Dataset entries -

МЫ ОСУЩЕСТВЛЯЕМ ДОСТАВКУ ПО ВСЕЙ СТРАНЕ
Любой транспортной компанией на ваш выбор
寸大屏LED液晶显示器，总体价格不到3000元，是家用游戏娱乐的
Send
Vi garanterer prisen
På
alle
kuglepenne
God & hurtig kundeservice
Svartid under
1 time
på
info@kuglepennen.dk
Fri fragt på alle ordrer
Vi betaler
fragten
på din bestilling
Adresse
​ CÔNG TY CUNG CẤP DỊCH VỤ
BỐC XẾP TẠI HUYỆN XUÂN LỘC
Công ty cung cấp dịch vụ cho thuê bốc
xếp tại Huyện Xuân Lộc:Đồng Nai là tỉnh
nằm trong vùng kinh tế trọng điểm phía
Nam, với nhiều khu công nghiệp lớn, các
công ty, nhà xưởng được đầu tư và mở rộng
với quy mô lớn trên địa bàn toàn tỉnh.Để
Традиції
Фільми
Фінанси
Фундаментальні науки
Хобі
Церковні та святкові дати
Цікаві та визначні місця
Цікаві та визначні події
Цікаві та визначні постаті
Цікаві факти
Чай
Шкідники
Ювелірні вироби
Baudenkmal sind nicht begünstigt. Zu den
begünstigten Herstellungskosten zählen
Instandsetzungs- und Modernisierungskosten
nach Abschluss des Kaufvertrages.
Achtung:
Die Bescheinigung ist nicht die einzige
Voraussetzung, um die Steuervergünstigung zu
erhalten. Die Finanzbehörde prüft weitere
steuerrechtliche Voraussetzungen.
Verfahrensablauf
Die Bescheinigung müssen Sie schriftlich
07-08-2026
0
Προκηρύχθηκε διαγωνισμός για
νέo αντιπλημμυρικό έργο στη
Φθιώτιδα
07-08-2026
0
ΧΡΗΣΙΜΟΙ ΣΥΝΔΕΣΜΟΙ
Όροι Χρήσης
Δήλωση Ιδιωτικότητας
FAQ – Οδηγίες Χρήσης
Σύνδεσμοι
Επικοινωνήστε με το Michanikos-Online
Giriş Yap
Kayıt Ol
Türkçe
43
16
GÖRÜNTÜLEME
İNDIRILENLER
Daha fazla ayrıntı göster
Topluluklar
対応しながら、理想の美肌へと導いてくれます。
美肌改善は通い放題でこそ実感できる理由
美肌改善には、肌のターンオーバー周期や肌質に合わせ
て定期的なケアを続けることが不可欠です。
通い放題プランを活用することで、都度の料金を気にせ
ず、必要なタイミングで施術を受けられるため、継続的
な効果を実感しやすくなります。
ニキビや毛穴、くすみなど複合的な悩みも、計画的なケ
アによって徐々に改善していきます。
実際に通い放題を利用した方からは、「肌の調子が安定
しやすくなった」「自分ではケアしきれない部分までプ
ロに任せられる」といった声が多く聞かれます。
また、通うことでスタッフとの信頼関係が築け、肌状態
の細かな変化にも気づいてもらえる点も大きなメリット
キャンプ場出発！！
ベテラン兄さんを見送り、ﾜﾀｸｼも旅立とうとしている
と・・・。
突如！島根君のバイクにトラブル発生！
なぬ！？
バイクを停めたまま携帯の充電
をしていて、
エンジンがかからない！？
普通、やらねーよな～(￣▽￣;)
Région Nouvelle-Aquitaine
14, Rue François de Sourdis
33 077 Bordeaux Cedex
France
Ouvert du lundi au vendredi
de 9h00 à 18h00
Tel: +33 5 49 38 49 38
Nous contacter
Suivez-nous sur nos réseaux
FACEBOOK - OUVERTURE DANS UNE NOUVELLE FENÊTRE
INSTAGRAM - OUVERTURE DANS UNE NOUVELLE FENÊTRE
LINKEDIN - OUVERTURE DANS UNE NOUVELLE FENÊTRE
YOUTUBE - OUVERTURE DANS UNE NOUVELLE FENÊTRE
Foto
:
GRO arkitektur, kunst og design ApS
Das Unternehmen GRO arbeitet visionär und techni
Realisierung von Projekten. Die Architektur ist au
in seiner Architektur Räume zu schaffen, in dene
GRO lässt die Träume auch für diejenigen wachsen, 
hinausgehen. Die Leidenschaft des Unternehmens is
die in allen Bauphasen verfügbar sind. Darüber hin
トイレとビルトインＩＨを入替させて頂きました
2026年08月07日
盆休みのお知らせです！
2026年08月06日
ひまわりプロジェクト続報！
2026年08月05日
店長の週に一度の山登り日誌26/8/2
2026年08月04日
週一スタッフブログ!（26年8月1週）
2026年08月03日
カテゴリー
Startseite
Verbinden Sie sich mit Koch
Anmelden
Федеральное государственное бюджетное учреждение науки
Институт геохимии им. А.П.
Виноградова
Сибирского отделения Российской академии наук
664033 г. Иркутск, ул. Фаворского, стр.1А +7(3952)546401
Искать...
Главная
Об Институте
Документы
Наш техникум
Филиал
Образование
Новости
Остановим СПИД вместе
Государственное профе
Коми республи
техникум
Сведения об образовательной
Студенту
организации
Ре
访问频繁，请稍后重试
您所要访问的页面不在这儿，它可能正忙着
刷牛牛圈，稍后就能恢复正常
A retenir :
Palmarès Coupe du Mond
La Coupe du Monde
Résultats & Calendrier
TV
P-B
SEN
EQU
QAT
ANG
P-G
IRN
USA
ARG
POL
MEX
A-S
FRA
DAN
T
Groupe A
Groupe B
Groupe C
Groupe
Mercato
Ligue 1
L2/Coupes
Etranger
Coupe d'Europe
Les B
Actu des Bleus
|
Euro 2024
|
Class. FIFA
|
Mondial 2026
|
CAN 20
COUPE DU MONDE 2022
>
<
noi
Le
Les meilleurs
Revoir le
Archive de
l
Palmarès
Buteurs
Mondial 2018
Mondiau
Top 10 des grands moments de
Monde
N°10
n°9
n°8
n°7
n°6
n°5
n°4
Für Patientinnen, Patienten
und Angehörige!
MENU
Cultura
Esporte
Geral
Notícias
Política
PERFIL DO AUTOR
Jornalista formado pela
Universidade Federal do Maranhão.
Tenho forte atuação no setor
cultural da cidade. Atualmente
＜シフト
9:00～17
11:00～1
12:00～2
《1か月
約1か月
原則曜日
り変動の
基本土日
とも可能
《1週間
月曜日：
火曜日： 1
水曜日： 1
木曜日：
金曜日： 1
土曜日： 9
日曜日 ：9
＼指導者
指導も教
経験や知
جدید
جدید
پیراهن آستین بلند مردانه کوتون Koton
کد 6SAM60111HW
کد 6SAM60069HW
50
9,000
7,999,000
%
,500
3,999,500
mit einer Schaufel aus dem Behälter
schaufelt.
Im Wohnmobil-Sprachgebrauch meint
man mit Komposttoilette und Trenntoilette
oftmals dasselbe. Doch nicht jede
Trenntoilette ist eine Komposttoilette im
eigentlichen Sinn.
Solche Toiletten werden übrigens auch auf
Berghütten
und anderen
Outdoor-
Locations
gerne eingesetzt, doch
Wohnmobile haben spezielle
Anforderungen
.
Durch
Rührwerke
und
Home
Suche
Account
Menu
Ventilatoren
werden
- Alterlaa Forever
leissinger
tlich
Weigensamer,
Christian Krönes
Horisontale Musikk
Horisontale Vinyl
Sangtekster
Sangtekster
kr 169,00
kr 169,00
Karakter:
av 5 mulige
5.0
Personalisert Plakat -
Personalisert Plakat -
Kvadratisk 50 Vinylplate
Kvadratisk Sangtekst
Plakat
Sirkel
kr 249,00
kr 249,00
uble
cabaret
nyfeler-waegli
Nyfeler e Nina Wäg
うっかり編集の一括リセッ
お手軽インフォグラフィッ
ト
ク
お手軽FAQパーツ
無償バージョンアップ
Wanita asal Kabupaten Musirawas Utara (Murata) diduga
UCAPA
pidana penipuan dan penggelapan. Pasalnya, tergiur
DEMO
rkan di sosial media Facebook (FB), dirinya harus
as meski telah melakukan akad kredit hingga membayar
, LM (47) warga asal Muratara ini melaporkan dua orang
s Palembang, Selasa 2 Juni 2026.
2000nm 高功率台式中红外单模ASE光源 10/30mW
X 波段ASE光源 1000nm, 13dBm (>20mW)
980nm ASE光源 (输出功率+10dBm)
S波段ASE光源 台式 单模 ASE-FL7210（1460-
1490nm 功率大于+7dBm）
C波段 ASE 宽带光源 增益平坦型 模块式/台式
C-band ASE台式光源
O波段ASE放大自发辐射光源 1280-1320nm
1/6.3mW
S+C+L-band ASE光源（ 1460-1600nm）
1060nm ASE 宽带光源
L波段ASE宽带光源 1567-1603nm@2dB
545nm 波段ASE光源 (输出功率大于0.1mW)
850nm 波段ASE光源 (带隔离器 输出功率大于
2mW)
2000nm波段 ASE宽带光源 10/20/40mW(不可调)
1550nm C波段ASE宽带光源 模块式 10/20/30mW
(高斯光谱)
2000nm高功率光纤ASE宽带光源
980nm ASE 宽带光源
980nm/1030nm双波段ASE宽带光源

Directions for this task - Return every line from the entries that holds the string "sind".

Written response -
Baudenkmal sind nicht begünstigt. Zu den
die in allen Bauphasen verfügbar sind. Darüber hin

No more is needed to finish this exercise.